Problem requirements:
Answer these questions from the text on the readr package:
(a) What does readr show while it reads large files?
(b) Which two things does readr never do by default?
(c) Which line loads the downloaded file in the readr version of the code?

Selected text:
━━━━

Recently, Hadley Wickham introduced a new package to read tabular data (such as CSV), lines and entire files.
Advantages include:
1. Helpful defaults over base R read.csv
such as: Characters are never automatically converted to factors and row names are never set.
2. Faster reads.
3. When reading large files, a progress bar is displayed.
4. A very useful problems()
function that allows you to zoom into rows of data that readr has issues loading into for e.g. expected integer for this column but actual data is text.
Here’s a quick look at readr’s read_csv
method and the base R function read.csv
Base R:
url = "http://vincentarelbundock.github.io/Rdatasets/csv/datasets/iris.csv"
download.file(url, "iris.csv", quiet=TRUE)
iris <- read.csv("iris.csv", header=TRUE, stringsAsFactors=FALSE)
head(iris)
## X Sepal.Length Sepal.Width Petal.Length Petal.Width Species
## 1 1 5.1 3.5 1.4 0.2 setosa
## 2 2 4.9 3.0 1.4 0.2 setosa
## 3 3 4.7 3.2 1.3 0.2 setosa
## 4 4 4.6 3.1 1.5 0.2 setosa
## 5 5 5.0 3.6 1.4 0.2 setosa
## 6 6 5.4 3.9 1.7 0.4 setosa
With Readr:
library(readr)
url = "http://vincentarelbundock.github.io/Rdatasets/csv/datasets/iris.csv"
download.file(url, "iris.csv", quiet=TRUE)
iris <- read_csv("iris.csv")
head(iris)
## [EMPTY] Sepal.Length Sepal.Width Petal.Length Petal.Width Species
## 1 1 5.1 3.5 1.4 0.2 setosa
## 2 2 4.9 3.0 1.4 0.2 setosa
## 3 3 4.7 3.2 1.3 0.2 setosa
## 4 4 4.6 3.1 1.5 0.2 setosa
## 5 5 5.0 3.6 1.4 0.2 setosa
## 6 6 5.4 3.9 1.7 0.4 setosa

━━━━

Relative pose estimation data:
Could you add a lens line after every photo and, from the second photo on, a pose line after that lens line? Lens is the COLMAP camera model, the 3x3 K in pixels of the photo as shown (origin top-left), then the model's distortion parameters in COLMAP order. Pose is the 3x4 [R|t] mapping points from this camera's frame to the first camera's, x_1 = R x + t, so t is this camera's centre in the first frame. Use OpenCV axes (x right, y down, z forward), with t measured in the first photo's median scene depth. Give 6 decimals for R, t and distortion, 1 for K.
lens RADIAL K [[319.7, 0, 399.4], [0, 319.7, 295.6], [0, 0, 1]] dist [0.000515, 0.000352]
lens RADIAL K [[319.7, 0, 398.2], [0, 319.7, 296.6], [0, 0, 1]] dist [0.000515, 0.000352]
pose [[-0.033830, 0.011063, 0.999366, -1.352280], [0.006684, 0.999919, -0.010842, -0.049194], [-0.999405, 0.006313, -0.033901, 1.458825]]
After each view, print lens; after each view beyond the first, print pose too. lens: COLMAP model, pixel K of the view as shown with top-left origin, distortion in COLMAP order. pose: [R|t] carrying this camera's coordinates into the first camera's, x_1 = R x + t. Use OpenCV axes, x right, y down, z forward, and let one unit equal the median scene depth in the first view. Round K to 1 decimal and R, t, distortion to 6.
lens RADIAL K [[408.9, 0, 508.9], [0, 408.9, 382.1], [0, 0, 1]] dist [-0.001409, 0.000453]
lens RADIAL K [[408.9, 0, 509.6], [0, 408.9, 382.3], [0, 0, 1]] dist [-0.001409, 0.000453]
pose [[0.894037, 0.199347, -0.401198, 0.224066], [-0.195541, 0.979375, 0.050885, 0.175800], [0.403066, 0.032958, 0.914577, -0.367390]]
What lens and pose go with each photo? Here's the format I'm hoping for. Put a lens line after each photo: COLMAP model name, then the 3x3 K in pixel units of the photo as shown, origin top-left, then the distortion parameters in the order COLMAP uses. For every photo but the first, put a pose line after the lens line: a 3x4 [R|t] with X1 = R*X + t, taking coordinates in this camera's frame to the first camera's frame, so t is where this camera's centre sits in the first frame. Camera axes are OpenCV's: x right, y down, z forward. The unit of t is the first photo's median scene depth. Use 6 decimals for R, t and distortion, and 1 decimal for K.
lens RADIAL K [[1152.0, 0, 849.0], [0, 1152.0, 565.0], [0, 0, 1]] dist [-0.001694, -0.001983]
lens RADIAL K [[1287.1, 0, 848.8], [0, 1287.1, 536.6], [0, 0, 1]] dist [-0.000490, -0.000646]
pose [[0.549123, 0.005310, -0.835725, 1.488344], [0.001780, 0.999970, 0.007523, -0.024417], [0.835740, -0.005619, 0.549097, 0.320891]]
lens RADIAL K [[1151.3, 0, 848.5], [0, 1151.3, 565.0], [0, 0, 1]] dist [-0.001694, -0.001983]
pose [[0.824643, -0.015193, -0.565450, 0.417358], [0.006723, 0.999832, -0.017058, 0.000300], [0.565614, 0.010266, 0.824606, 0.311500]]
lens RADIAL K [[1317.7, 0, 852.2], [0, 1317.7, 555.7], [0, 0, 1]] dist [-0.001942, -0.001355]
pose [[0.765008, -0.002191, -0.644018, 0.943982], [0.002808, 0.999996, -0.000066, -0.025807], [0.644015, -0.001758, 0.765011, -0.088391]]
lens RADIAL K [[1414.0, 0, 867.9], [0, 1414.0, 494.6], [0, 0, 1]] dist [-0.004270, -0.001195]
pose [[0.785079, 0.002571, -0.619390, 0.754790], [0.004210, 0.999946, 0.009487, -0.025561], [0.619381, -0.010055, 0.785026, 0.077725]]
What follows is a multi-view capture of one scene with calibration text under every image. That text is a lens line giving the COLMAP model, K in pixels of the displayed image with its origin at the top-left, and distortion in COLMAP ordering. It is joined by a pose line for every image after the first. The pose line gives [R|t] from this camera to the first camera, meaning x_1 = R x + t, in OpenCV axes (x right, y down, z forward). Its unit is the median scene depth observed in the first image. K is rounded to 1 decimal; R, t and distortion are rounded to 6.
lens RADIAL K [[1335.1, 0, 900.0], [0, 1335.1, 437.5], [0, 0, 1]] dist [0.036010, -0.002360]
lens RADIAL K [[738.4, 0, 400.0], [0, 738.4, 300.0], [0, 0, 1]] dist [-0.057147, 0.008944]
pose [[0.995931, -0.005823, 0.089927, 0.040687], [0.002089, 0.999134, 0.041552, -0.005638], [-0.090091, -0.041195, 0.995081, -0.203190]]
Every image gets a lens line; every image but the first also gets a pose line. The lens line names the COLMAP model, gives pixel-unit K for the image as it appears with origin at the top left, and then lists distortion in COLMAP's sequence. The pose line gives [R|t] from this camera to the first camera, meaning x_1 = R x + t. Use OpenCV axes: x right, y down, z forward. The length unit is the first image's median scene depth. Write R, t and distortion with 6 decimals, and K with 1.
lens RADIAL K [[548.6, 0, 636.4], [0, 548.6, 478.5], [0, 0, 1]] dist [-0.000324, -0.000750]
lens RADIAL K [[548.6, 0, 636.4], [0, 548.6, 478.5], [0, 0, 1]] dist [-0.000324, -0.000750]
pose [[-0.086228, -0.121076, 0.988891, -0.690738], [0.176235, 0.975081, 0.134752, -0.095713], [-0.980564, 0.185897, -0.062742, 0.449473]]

━━━━

Written response:
(a) A progress bar.
(b) It never automatically converts characters to factors, and it never sets row names.
(c) iris <- read_csv("iris.csv")